Business Workflows help business leaders and DevOps use the same language, but we didn’t stop there. Once an issue is detected, Splunk APM leverages Business Workflows to help SREs and developers troubleshoot the problem faster. In the example in Image 1, the red dot in the API service indicates a problem. Image 2 shows that there are no problematic traces in the Shipping or Catalog workflows (no red dots), and that all the problems originate from the Checkout workflow. Even in this simple example, you could have probably eyeballed that the majority of errors come from the Checkout business workflow, but it is not obvious at all that there would be no errors in the Shipping workflow. The problem becomes even more acute when you have a much more complicated service map with hundreds of services. That is why the ability to filter the service map based on workflows gives DevOps teams a powerful tool to see all the services that are involved in each kind of transaction, to understand issues in their applications, and to more easily troubleshoot them. In order to simplify troubleshooting even more, once you choose a workflow, Splunk APM automatically surfaces top tags associated with its errors and latency:
Image 6: Top error tags associated with the Checkout business workflow. On the bottom right it seems like kubernetes node 6 is the culprit…
Alternatively, if you’re the owner of a service, such as the Idp service in our example (which has a solid red dot that means it is the root cause of errors) you can use Tag Spotlight to understand which business KPIs you’re impacting, and how:
Image 7: The bottom right card in Tag Spotlight shows that errors in Idp impact only the checkout service, and the second box from the right on the top row shows that all these errors are due to invalid credentials.
But that’s not all. Since Splunk APM supports infinite cardinality, you can slice and dice your trace data based on any combination of tags, including business workflows (Image 8), and because Splunk APM stores all the traces without sampling, you can always get exemplar traces of those tag combinations (In Image 9 I superimposed the Checkout business workflow with two other tags).
Image 8: Viewing the tags for the Payment service and filtering based on business workflows
Image 9: Checkout workflow exemplar traces that goi through the Payment service, that belong to the Platinum tier, and return a 401 HTTP status code.
With these capabilities, once there’s a problem with a business workflow, SREs can use Tag Spotlight to quickly see which service is causing it, who is impacted and involve only the relevant team instead of having everyone waste their time by joining a war room. The developers in charge of the problematic service can then use Tag Spotlight themselves to quickly understand what caused the issue and start troubleshooting it.

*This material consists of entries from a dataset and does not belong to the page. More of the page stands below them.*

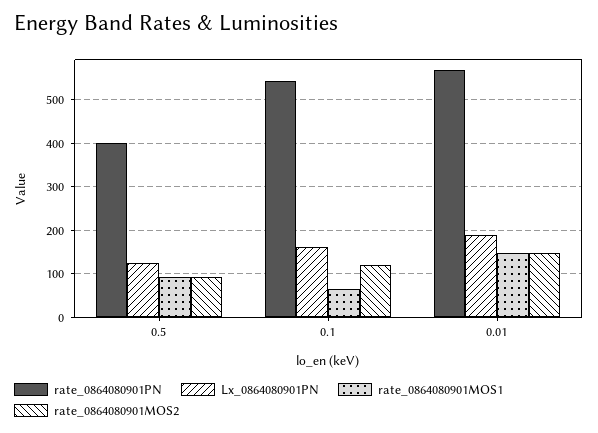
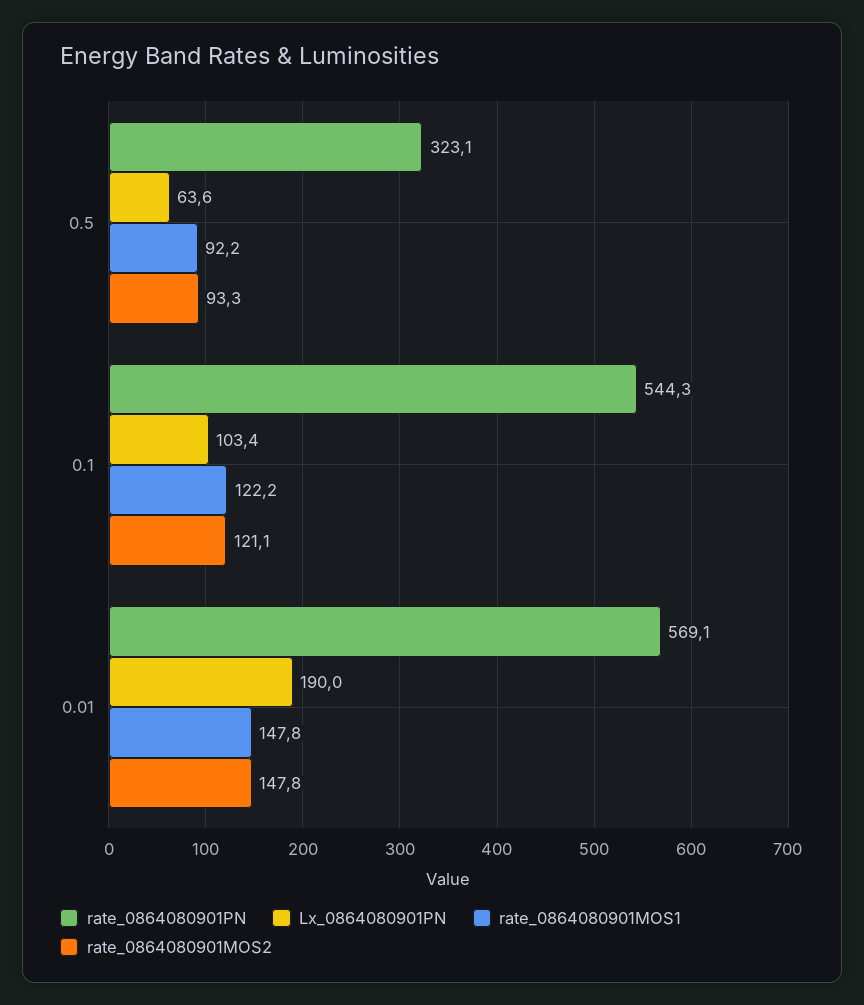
rate_0864080901PN, 0.5: 400 -> 323.1
Lx_0864080901PN, 0.5: 120 -> 63.6
Lx_0864080901PN, 0.1: 160 -> 103.4
rate_0864080901MOS1, 0.1: 60 -> 122.2

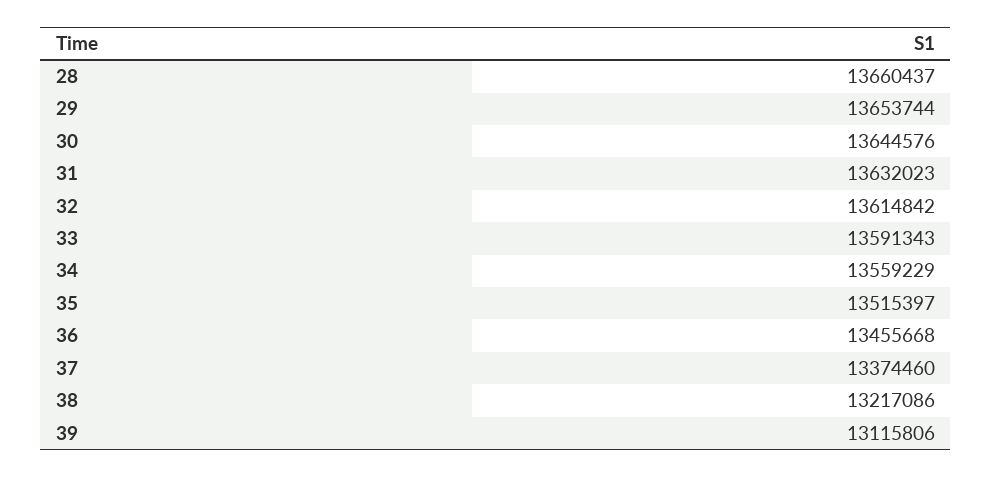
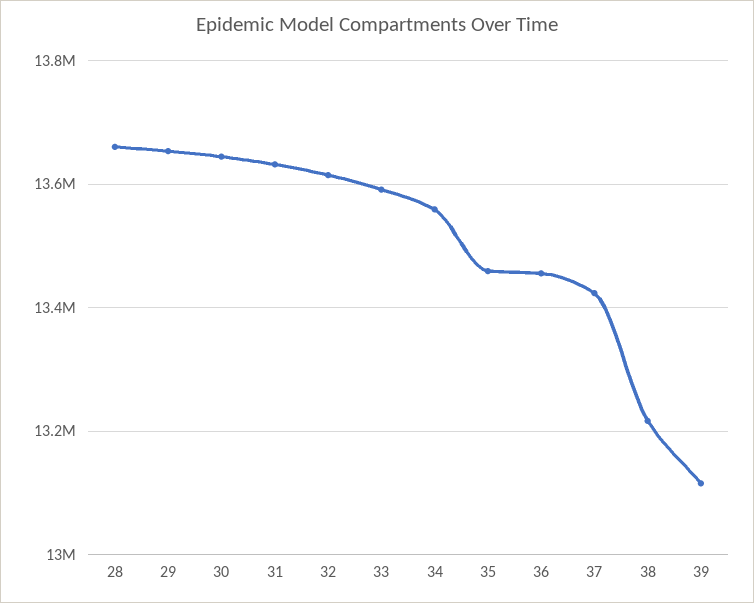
35: 13515397 -> 13460000
37: 13374460 -> 13420000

Business Workflows is a powerful, one-of-a-kind, tool to provide business and engineering leaders with visibility into how their applications are impacting business performance. It is purpose-built for microservices-based environments, and uses end-to-end traces to create accurate metrics to chart and alert on business KPIs. Developers and SREs can use Business Workflows to see the radius of impact of different services, and to quickly troubleshoot issues, no matter how complicated the app architecture is.
Business Workflows is available as part of the Splunk APM Enterprise edition and is already enabled for all existing APM Enterprise customers.